WORK ITEM:
In the entries below, find the line containing "input id_6;". Copy it and all lines after it, exactly, through the end.

RECORDS PROVIDED:
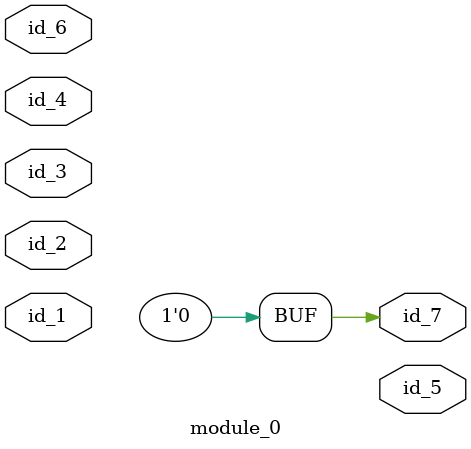
<source format=v>
module module_0 (
    id_1,
    id_2,
    id_3,
    id_4,
    id_5,
    id_6,
    id_7
);
  output id_7;
  input id_6;
  output id_5;
  inout id_4;
  inout id_3;
  inout id_2;
  input id_1;
  initial begin
    id_7[1 : 1'd0] = 1'h0;
  end
endmodule

</source>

OUTPUT OF THE TASK:
  input id_6;
  output id_5;
  inout id_4;
  inout id_3;
  inout id_2;
  input id_1;
  initial begin
    id_7[1 : 1'd0] = 1'h0;
  end
endmodule

</source>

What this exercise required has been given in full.